Entonces viene el recuento de la gente que se ha muerto entre las familias que viven en nuestro grupo de casitas, todas iguales y como unidas por una especie de cordón umbilical, pared con pared, desde hace casi cincuenta años. Susan ha vivido en la casa de al lado desde principios de los años sesenta. Al parecer estas casas tienen más o menos mi edad. Mi vecina puede recordar –o eso dice- los nombres de todos los que han vivido en las casas vecinas en casi cincuenta años. Y, por supuesto, recuerda y enumera con precisión a todos los que han muerto en el vecindario. Incluyendo una vecina que vivía sola, como ella, y murió de una neumonía hace apenas un par de meses.

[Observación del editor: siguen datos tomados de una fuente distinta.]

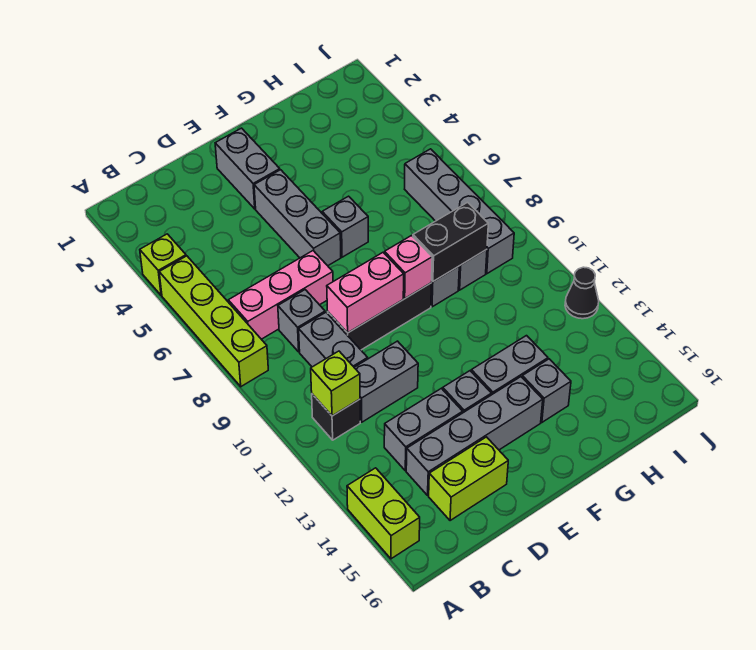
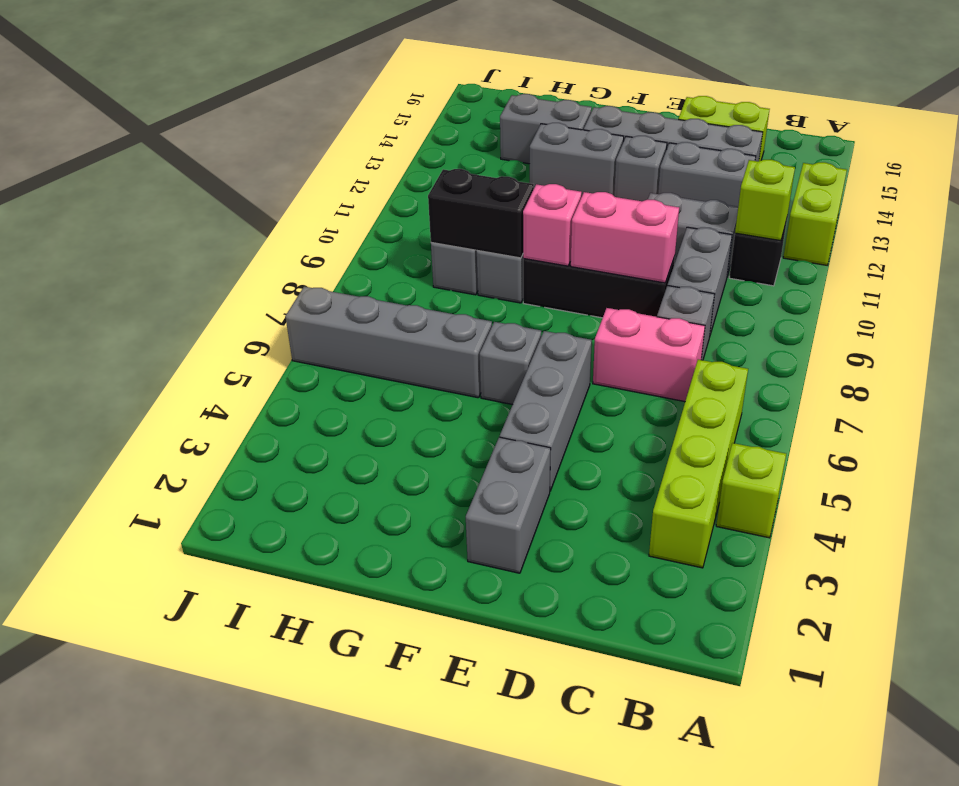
lime brick A5:A8 level 1 -> lime brick B3:B6 level 1
lime brick A14:A15 level 1 -> lime brick A12:A13 level 1
pink brick B7:D7 level 1 -> pink brick C7:D7 level 1
grey brick G14 level 1 -> grey brick G14:H14 level 1
grey brick I6:I9 level 1 -> grey brick G6:J6 level 1
black cone J12 level 1 -> none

Cuando se acaba el recuento de los vecinos muertos viene la historia del cocker spaniel que se le murió a principios de año. Susan había mandado al perro a vivir con unos amigos cuando ella se enfermó y no pudo sacarlo más a caminar. El perro estaba bien, pero se fue deteriorando, apagando, hasta que no hubo más remedio que ponerlo a dormir, o eso creí entender. No supe nunca exactamente de qué se murió el pobre. Creo que Susan tampoco lo sabe.

La memoria de este último perro trae el recuerdo de todos los perros que la familia ha tenido. Entonces Susan se acuerda de los perros cazadores que tenía su esposo, a quien le gustaba cazar y pescar. Y de los perros pasa a la caza y la pesca y de ahí a un enorme salmón que su marido, ahora ya difunto, pescó una vez y que era tan enorme que alcanzó para repartirlo entre familiares y amigos, que estuvieron comiendo salmón por una semana.

Y así, mi vecina Susan encadena una historia con otra infinitamente. Ayer estuvo dos horas sentada en mi cocina haciendo un repaso de las mismas historias una y otra vez. Hasta que llegó Lyo y me salvó de la visita casi de inmediato, llevándosela con todo y su andadera a descansar a su casa. Ya sé que me va a tocar recibirla otra vez en algunas semanas. Espero que esa vez Lyo esté aquí y se encargue de ella.

Uno pensaría que en estos lados del mundo, donde se supone que la gente es fría y distante, los vecinos deberían comportarse como corresponde. Y la verdad es que así es en el caso de todos nuestros demás vecinos, que son amables y discretos a más no poder. Pero Susan es un caso aparte. Ella parece pensar que yo necesito ser distraída y rescatada de mi soledad. Por eso me pregunta, cada vez que viene, si no me aburro. Y por más que le he dicho que no, que tengo mil cosas que hacer, parece no creerme. Por eso considera su deber venir a entretenerme cada tanto con sus historias que se repiten.

Yo sé que en realidad lo que pasa es que es ella la que está sola y se aburre. Esa es la verdadera razón por la que, en el fondo, me compadezco de ella y escucho sus cuentos, aunque lo haga de mal humor. Pero también hay otra razón. Desde que la vi por primera vez se me metió entre ceja y ceja que Susan era una especie de bruja maligna y que era mejor estar de buenas con ella. Porque por las malas es capaz hasta de quemarnos la casa.

No me preguntes a cuenta de qué creo que mi vecina es una piromaníaca en potencia, o algo tal vez peor, una especie de demente inofensiva hasta que se pruebe lo contrario. Tendrías que verle la cara y entenderías.

En fin amiga, es difícil librarse de los propios fantasmas. Y entre los míos está el eterno temor a las viejas locas y a los vecinos impertinentes.